If you’re one of the sad Americans who think the New Yorker is a liberal rag, or that it’s too highbrow for you, bear with me. The real answer to both of these ersatz questions is c) neither of the above.
Case in point, this week’s issue, which features an amazing article about a physicist. Yup, a physicist, folks. One of those guys who pretty much thinks for a LIVING.
Well, this physicist heard that old musics — musics from long-dead cultures around the world — was deteriorating so rapidly we were losing it. As we’ve lost soooo many Native American languages here in the US (which I still mourn). And he got to thinking… (remember? he thinks for a living.)
You need to read the article to see what he did, but basically, he engineered a solution. Because the best of engineers and physicists are hybrids — a little of each, a lot of both. My husband’s like that — an ace problem solver.
This is the kind of story I don’t find elsewhere. At least not in more or less easily accessible, popular media. You’d have to know where to look. But every issue, there’s something similar in the New Yorker: a piece on some cool person who did something fascinating. And yes, you do need to know how to read to enjoy it. But you don’t have to have an advanced degree, or any degree at all. You just have to be curious about the world, and willing to spend 1/2 an hour or more learning something kind of useless (hence the nerd label) but verrrry cool.
We don’t do nearly enough of that, I’m afraid. Just learn for the fun of it. And yet children are sooo good at it! My grandson — not quite a year old yet — will spend 1/2 an hour learning my silver bracelet. He will examine it closely, turning it in his little hand as he does.

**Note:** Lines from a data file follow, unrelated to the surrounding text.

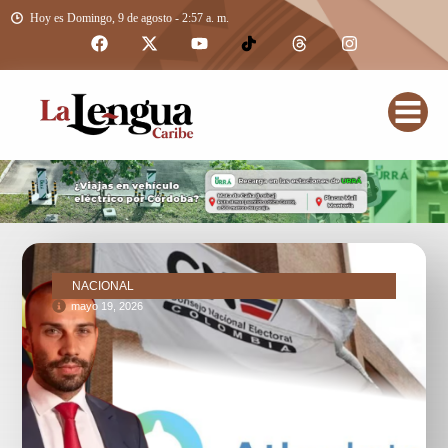
Hoy es Domingo, 9 de agosto - 2:57 a. m.
NACIONAL
mayo 19, 2026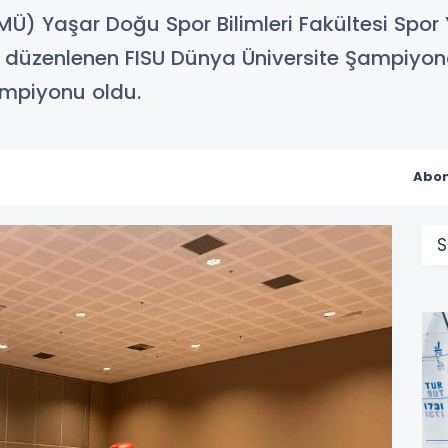
Ü) Yaşar Doğu Spor Bilimleri Fakültesi Spor 
a düzenlenen FISU Dünya Üniversite Şampiyona
mpiyonu oldu.
Abon
S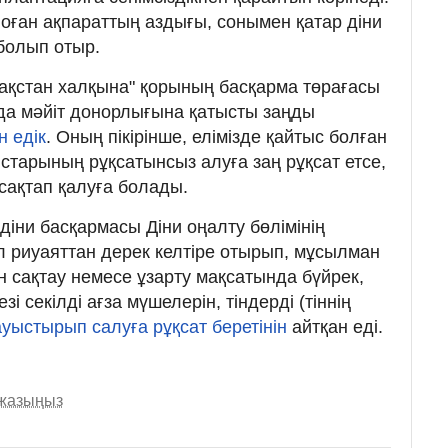
оған ақпараттың аздығы, сонымен қатар діни
 болып отыр.
зақстан халқына" қорының басқарма төрағасы
да мәйіт донорлығына қатысты заңды
н едік
. Оның пікірінше, елімізде қайтыс болған
старының рұқсатынсыз алуға заң рұқсат етсе,
сақтап қалуға болады.
іни басқармасы Діни оңалту бөлімінің
л риуаяттан дерек келтіре отырып, мұсылман
 сақтау немесе ұзарту мақсатында бүйрек,
зі секілді ағза мүшелерін, тіндерді (тіннің
ауыстырып салуға рұқсат беретінін
айтқан еді.
 жазыңыз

He will then lick it, suck on it, chew on it vigourously, and pull it out of his mouth between nibbles, re-examining it to see if it crumbled (like bread), melted (like ice chips), or otherwise changed.
Then, since my bracelet is in the form of a Moebius strip, he will trace the curve with his tiny finger and thumb. And follow this w/ a happy banging of the bracelet on whatever is near (the floor, the end table, me). All this over and over. And then, just in case it’s different, he will ask for the bracelet that’s (to a non-reader!) identical. Only the engraved mantra differs.

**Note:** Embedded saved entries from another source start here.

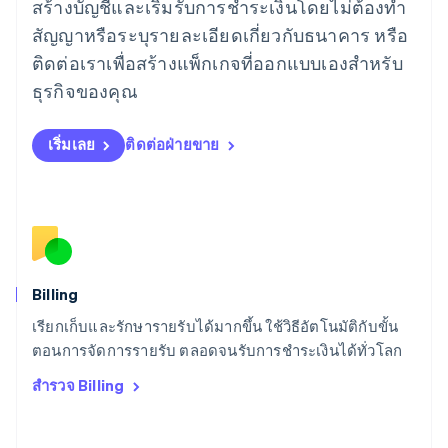
สร้างบัญชีและเริ่มรับการชำระเงินโดยไม่ต้องทำ
ลัตเวีย
English
สัญญาหรือระบุรายละเอียดเกี่ยวกับธนาคาร หรือ
ลิกเตนสไตน์
ติดต่อเราเพื่อสร้างแพ็กเกจที่ออกแบบเองสำหรับ
Deutsch
English
ลิทัวเนีย
ธุรกิจของคุณ
English
สเปน
เริ่มเลย
ติดต่อฝ่ายขาย
Español
English
สโลวาเกีย
English
สโลวีเนีย
English
Italiano
สวิตเซอร์แลนด์
Deutsch
Français
Italiano
English
สวีเดน
Billing
Svenska
English
เรียกเก็บและรักษารายรับได้มากขึ้น ใช้วิธีอัตโนมัติกับขั้น
สหรัฐอเมริกา
English
Español
简体中文
ตอนการจัดการรายรับ ตลอดจนรับการชำระเงินได้ทั่วโลก
สหรัฐอาหรับเอมิเรตส์
สำรวจ Billing
English
สหราชอาณาจักร
English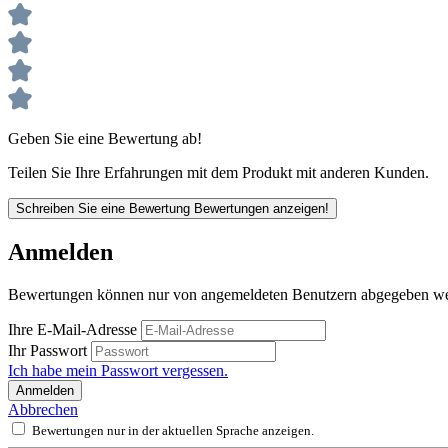
Geben Sie eine Bewertung ab!
Teilen Sie Ihre Erfahrungen mit dem Produkt mit anderen Kunden.
Schreiben Sie eine Bewertung
Bewertungen anzeigen!
Anmelden
Bewertungen können nur von angemeldeten Benutzern abgegeben werde
Ihre E-Mail-Adresse
Ihr Passwort
Ich habe mein Passwort vergessen.
Anmelden
Abbrechen
Bewertungen nur in der aktuellen Sprache anzeigen.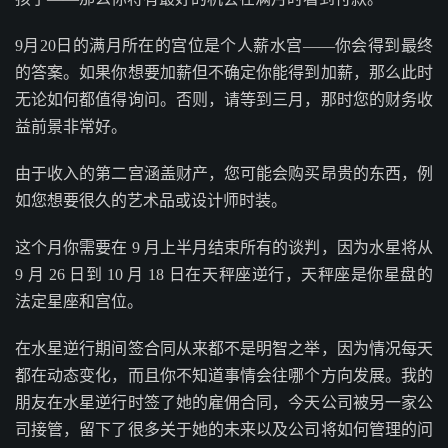
9月20日的满月所在的宫位是个人薪水宫——你会得到最终
的答案。如果你想要加薪但不确定你能得到加薪，那么此时
无论如何都值得询问。否则，请等到三月，那时您的财务收
益前景非常好。
由于收入的第二宫涵盖财产，您可能会购买昂贵的东西，例
如您想要很久的艺术品或设计师时装。
这个月你需要在 9 月上半月结束所有的谈判，因为水星将从
9 月 26 日到 10 月 18 日在天秤座逆行，天秤座是你星盘的
法定星座和宫位。
在水星逆行期间签合同从来都不是明智之举，因为情况每天
都在动态变化，而且你不知道事情会往哪个方向发展。我的
朋友在水星逆行时签了她的雇佣合同，今天公司被另一家公
司接管，留下了很多关于她的未来以及公司将如何管理的问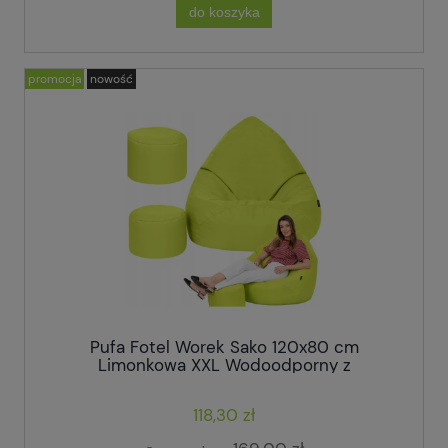
do koszyka
promocja
nowość
Pufa Fotel Worek Sako 120x80 cm
Limonkowa XXL Wodoodporny z
Podnóżkiem
118,30 zł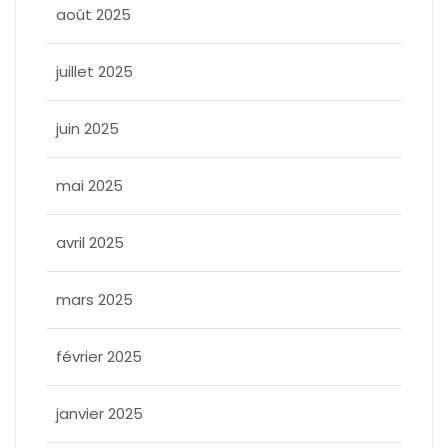
août 2025
juillet 2025
juin 2025
mai 2025
avril 2025
mars 2025
février 2025
janvier 2025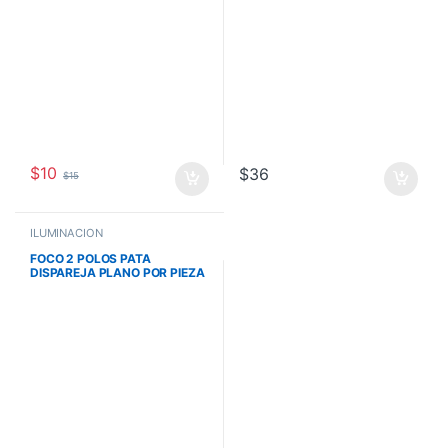
$
10
$
36
$
15
ILUMINACIÓN
FOCO 2 POLOS PATA
DISPAREJA PLANO POR PIEZA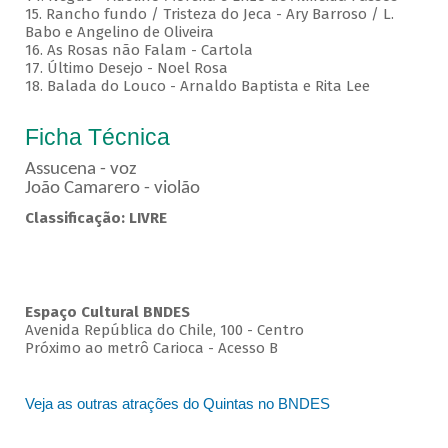
15. Rancho fundo / Tristeza do Jeca - Ary Barroso / L.
Babo e Angelino de Oliveira
16. As Rosas não Falam - Cartola
17. Último Desejo - Noel Rosa
18. Balada do Louco - Arnaldo Baptista e Rita Lee
Ficha Técnica
Assucena - voz
João Camarero - violão
Classificação: LIVRE
Espaço Cultural BNDES
Avenida República do Chile, 100 - Centro
Próximo ao metrô Carioca - Acesso B
Veja as outras atrações do Quintas no BNDES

But Trin is mesmerised: he really wants to ‘get’ the bracelet, know it all the way through, every sense satisfied. And THAT’S the kind of curiousity the New Yorker reminds me I still need. That literal hunger for knowledge — inhaling it, tasting it, banging it uppasida something to hear it sing.
That’s what learning should be. And that’s what happens (often!) when I read the New Yorker. I learn. About engineering, medicine, food, books. About the humanities, which always make us more human. Even if sometimes that means chewing on a silver bracelet.